— Не надо мучить бедную Коломбину? — автоматически, как заученную фразу, повторила Авдотья Петровна.
И они очень просили вас рассказывать? — по-прежнему изображая сочувствие, продолжал выпытывать Гампель.
— Просили! — горько усмехнулась она.
— Неужели заставляли?
Она кивнула головой, как кукла.
— Не будем, пожалуйста, не будем говорить об этом! — воскликнула она. — Я сейчас! Только умоюсь.
С неожиданной легкостью она выпорхнула из комнатенки.
— Интересный экземпляр, — сказал Гампель Ослабову, — конечно, только для клинических наблюдений. Тыловая эротика уже не удовлетворяется обыкновенным развратом, даже насилием. Требуется нечто новое, психически более изощренное. Авдотья Петровна немножко того — вы заметили?

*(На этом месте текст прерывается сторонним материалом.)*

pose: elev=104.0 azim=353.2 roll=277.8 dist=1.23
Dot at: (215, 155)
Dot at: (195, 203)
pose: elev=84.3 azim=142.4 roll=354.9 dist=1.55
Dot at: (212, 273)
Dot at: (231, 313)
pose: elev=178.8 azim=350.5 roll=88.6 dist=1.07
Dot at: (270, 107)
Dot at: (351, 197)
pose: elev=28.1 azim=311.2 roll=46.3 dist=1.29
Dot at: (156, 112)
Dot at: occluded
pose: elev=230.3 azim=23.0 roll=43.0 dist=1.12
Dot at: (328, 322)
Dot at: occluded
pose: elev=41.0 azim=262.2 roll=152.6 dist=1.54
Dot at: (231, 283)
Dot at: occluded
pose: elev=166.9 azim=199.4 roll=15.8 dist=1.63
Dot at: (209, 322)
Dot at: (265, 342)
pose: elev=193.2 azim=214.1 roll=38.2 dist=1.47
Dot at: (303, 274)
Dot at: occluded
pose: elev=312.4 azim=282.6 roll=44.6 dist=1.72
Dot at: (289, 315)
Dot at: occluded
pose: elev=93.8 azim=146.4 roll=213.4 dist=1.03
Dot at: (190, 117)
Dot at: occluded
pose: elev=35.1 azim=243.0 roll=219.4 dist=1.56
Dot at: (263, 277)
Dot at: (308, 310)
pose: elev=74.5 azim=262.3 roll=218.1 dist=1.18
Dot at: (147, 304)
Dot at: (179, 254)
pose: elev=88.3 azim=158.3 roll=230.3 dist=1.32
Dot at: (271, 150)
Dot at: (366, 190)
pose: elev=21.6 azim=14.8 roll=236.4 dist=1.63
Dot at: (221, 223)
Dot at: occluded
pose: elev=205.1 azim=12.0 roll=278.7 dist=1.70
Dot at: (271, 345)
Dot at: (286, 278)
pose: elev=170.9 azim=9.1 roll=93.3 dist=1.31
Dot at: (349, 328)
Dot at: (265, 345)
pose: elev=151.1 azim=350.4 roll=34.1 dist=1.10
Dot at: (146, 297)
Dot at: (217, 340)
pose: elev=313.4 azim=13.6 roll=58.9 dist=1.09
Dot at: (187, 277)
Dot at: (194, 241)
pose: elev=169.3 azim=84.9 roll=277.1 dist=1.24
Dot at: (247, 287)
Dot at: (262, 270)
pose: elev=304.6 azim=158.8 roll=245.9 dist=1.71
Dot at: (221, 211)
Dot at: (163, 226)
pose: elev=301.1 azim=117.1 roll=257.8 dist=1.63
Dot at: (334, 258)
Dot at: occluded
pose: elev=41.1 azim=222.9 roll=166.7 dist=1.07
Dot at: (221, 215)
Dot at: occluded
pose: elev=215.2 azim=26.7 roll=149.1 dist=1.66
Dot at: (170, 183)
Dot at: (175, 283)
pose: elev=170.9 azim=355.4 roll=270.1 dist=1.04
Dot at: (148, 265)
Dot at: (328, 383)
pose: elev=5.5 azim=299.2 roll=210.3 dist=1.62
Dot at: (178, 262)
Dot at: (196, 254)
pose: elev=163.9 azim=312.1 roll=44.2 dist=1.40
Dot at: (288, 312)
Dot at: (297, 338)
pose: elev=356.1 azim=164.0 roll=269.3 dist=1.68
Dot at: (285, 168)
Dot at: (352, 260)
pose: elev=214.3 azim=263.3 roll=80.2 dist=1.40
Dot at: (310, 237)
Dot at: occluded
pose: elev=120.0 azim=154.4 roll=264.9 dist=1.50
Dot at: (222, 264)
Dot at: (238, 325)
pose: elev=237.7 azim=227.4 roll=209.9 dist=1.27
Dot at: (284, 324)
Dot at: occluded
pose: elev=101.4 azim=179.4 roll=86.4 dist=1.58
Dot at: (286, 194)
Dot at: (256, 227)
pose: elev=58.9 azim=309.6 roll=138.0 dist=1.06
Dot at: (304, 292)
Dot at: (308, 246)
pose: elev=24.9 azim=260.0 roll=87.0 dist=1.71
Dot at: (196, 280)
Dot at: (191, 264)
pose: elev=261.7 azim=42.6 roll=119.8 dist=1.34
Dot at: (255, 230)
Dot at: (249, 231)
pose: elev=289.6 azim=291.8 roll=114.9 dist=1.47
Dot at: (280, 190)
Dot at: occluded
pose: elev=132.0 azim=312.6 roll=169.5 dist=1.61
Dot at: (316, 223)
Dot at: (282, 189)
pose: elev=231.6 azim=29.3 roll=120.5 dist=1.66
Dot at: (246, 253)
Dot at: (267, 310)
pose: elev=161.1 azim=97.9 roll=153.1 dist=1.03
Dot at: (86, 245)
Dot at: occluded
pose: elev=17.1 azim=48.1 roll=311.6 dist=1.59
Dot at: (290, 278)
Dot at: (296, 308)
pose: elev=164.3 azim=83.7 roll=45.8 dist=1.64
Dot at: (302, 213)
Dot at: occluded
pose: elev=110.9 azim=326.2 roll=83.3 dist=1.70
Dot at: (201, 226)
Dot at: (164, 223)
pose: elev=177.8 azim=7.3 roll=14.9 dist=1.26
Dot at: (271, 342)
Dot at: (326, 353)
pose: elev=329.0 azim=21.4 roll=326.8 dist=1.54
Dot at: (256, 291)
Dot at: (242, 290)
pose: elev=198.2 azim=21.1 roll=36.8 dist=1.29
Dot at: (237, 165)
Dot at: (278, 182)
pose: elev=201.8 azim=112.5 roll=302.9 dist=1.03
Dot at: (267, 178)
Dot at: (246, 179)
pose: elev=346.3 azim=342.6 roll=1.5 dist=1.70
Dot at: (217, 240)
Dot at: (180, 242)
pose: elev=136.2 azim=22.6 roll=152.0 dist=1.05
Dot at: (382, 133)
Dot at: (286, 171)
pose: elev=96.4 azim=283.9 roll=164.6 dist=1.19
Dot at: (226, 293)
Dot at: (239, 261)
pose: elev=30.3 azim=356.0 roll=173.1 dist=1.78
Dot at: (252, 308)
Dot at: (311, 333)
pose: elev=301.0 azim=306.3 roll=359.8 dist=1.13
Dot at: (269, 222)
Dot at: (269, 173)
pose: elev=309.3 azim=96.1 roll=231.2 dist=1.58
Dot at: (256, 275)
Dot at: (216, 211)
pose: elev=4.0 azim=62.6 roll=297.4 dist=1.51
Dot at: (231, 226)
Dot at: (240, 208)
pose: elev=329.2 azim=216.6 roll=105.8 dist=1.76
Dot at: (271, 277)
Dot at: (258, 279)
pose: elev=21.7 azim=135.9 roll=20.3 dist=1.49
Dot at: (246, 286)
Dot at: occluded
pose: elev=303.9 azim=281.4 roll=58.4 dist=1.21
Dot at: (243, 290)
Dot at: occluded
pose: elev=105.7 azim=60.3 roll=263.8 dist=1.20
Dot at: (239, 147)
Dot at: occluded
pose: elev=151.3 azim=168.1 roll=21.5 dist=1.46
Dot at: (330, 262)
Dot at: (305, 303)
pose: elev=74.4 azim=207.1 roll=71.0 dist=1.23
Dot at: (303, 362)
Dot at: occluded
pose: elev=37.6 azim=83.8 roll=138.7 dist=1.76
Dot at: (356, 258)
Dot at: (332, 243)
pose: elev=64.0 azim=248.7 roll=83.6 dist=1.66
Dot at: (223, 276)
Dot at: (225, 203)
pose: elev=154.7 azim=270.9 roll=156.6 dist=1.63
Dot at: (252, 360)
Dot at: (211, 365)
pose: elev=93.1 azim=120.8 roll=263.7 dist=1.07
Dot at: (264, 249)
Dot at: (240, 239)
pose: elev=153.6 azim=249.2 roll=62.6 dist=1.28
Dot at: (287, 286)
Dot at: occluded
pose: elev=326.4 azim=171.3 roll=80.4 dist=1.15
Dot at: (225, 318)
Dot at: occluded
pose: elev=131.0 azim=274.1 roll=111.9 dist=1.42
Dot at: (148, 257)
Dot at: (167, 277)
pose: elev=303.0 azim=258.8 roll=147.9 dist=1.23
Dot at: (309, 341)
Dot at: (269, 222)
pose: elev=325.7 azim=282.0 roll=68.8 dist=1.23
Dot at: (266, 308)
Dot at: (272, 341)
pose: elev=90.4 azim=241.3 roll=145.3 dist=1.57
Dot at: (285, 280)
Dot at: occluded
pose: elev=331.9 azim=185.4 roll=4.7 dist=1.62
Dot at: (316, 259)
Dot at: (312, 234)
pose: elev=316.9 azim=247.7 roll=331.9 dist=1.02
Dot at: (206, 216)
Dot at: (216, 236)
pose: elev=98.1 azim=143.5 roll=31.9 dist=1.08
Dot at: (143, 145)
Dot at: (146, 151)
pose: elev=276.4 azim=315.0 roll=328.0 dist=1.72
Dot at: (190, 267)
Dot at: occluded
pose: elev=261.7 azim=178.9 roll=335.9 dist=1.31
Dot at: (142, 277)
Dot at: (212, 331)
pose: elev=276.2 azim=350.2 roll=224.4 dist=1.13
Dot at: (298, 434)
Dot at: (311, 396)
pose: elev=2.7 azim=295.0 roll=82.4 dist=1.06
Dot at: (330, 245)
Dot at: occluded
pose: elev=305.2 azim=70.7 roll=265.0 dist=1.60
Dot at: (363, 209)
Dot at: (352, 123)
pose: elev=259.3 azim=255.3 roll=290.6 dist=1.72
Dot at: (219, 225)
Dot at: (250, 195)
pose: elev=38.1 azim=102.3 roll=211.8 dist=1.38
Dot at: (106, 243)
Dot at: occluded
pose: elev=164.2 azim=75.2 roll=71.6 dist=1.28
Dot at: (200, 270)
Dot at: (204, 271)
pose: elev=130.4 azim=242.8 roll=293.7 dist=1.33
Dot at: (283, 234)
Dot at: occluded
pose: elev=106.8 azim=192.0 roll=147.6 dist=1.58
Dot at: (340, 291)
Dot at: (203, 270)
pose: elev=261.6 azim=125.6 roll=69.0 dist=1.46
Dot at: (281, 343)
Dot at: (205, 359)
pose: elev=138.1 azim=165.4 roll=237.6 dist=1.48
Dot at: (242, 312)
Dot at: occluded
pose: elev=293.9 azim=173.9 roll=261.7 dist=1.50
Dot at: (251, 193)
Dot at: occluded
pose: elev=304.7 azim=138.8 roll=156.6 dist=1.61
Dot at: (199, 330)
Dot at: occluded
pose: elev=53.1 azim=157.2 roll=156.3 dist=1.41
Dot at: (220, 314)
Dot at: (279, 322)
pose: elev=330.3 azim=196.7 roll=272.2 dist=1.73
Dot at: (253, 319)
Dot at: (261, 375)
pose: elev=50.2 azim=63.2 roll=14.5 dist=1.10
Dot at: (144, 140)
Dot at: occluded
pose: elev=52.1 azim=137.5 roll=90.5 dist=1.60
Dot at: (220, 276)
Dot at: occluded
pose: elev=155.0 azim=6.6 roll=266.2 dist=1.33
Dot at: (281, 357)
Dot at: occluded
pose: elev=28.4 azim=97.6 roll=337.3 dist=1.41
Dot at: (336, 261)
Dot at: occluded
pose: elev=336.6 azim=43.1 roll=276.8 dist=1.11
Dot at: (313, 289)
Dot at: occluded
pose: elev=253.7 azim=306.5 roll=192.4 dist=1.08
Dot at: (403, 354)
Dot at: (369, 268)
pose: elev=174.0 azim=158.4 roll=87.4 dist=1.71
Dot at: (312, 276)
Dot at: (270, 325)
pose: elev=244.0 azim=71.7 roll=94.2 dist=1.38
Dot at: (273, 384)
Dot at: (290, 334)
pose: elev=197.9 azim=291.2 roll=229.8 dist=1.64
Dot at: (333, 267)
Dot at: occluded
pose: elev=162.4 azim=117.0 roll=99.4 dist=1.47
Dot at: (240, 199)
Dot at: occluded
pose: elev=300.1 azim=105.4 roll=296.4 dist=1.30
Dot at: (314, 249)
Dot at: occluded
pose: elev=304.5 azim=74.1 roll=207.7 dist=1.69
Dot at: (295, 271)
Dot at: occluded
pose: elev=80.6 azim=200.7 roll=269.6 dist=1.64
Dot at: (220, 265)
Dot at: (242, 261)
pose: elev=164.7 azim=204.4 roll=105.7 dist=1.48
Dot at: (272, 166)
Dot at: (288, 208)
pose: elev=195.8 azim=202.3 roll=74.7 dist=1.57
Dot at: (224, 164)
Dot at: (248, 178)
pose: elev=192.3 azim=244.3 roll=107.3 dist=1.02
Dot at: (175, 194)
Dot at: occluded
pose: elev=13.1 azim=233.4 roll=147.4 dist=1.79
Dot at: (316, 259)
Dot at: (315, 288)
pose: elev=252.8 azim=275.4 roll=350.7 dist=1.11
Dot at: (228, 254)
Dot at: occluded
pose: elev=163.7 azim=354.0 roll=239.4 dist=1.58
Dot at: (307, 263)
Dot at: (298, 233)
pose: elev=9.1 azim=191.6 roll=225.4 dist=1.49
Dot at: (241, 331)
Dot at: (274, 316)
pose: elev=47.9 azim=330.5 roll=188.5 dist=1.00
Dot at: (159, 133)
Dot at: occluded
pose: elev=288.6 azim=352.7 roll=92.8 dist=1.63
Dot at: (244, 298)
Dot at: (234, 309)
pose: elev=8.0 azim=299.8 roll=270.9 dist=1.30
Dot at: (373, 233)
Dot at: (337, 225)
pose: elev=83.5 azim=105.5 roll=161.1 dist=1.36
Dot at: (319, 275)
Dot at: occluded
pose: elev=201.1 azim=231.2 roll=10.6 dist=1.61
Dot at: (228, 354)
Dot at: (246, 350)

Гампель ткнул себя пальцем в пробор.
— У нее, по-видимому, истерия. И в очень сильной форме, — определил Ослабов.
— Ее изнасиловали. Муж ее, говорят, убит. Она попала в теплушку. Оттуда не выходят в нормальном виде. Как женщина, она, конечно, копейки не стоит. Приходится промышлять психологией. Вы не верьте, что она тут ломается. Она всем рассказывает, что с ней было. Ну, тут возможны наводящие вопросики. Публике это нравится.
Он гадко засмеялся.
— Но это ужас что такое! — возмутился Ослабов.
— Каждый зарабатывает чем может. Она и нам расскажет.
— Не надо! Не надо! Я не могу! — затрясся Ослабов.
— Странно, что вы, будучи доктором, не интересуетесь такими наблюдениями!
Авдотья Петровна уже входила в кабинет, насколько возможно подправленная и прибранная, с напудренным носом и подбородком. Серых своих губ она не подводила: это было не в принятом ею типе.
— А я думал, что Коломбина нас обманет! — весело воскликнул Гампель. — Ведь все Коломбины — обманщицы и плутовки!
— Я не хочу сегодня быть Коломбиной. Можно мне просто быть Авдотьей Петровной, — наивничая и не без остатков кокетства, спросила она.
— О, конечно! Вы же понимаете… Мы видим в вас такого же человека, как мы! — распинался Гампель.
— Спасибо вам. Я вас где-то видела?
— Здесь же, в прошлый мой приезд.
На минуту испуг опять всплеснулся в ее глазах, но она отогнала его.
— А это ваш товарищ? — показала она на Ослабова.
— Это мой друг, знаменитый петербургский врач, едет на фронт. Он мог бы помочь вам, если б вы ему все рассказали.
— Не надо, не надо! Я прошу вас, не надо! — вмешался Ослабов.
— Ведь это совсем другое, — вкрадчиво продолжал, не слушая его, Гампель, — одно дело рассказывать пьяницам для развлечения, другое дело — доктору.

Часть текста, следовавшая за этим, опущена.